Passage provided -
--*--

SupremeRAID™ by Graid Technology – Next Generation RAID using GPU’s

Posted on 07 June, 2023

Introduction

Allow me to introduce to you, our latest partner, Graid Technology. Over the past few years, Graid Technology have been working hard on something special and new for NVMe hardware RAID - pushing the market forwards with an innovative idea. This idea centres on the unusual concept of using a traditional GPU as a compute device for hardware RAID acceleration. Sounds unusual, but it really does make a lot of sense.

As you know, traditional Hardware RAID cards have been around for a long time and have served a critical purpose in storage server solutions, allowing SAS/SATA drives (both spindle and flash-based SSD) to be configured in RAID arrays and therefore providing redundancy for storage. As storage media technology evolved, we now of course have much faster drives than the traditional SAS/SATA protocols can handle, namely NVMe. Offering exponentially faster performance, NVMe drives use the PCIe bus rather than much slower SAS/SATA interfaces.

--*--

What is asked -
A - According to the SupremeRAID article, why have traditional hardware RAID cards been important in storage servers? Answer in one to three sentences.
B - Answer these questions from the SupremeRAID article:
(i) On what date was it posted?
(ii) What does Graid Technology use as a compute device for hardware RAID acceleration?
(iii) Which bus do NVMe drives use?
C - Carry on the SupremeRAID article from its final sentence.

Source data -

--*--

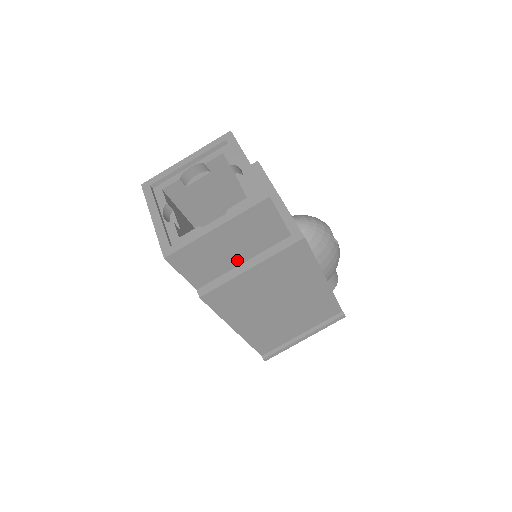
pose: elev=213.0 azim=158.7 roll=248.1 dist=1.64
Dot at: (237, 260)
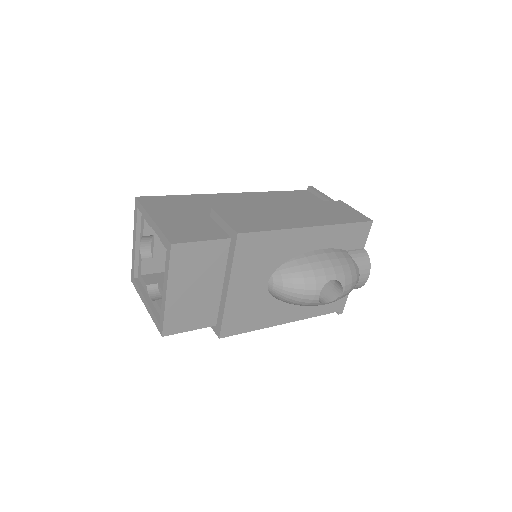
Dot at: occluded
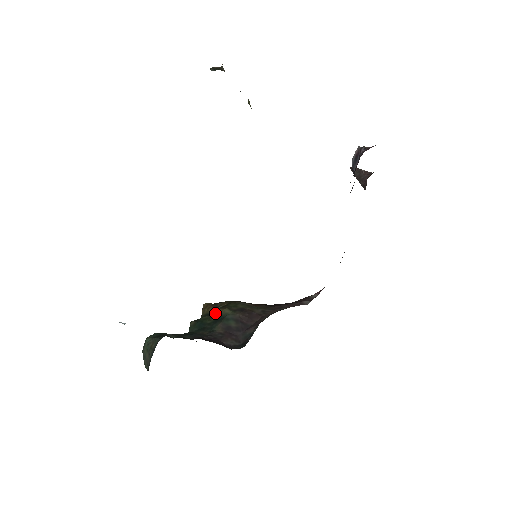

--*--

Expected answers -
A - They let SAS/SATA drives, both spindle and flash-based SSD, be configured in RAID arrays. This gives storage servers redundancy.

B -
(i) 07 June, 2023
(ii) A traditional GPU
(iii) The PCIe bus

C -
Your more traditional hardware RAID card occupies a PCIe slot and is then connected the HDD/SSD drives directly via cable, in servers this usually involves a backplane that has all drives connected to it.

The PCIe bandwidth of these cards (they are usually x8 PCIe lane cards) will simply be not enough to deliver the performance required by the NVMe drives. So, whilst hardware RAID cards do exist for NVMe, there are limitations in performance and the quantity of drives that can be used. If you have a PCIe x8 card for example and want to use x4 lane NVMe drives, then you would be able to connect the card to only 2x drive bays before you potentially saturate that link. Alternatively, you would have to use multiple controllers to connect to more drives, which in turn means you lose the ability to RAID across all of those drives as they will be on separate controllers.

Software defined software storage solutions using NVMe nowadays do not require hardware RAID, as redundancy is built into the software to cater for drive failures, but this process does mean the host CPU performance could take a hit as it is responsible for handling the task. This is the same for software-based RAID solutions such as MDADM in Linux & Intel’s VROC - the CPU will be handling the computational tasks for RAID management.

This is worse for arrays with parity calculations like RAID 5 and 6 but applies to all RAID levels to a varying degree. Due to limitations in their original design and architecture, software RAID tends to have trouble scaling linearly as arrays get more complex – generally they hit a ceiling as to how many drives performance they can handle before maxing out.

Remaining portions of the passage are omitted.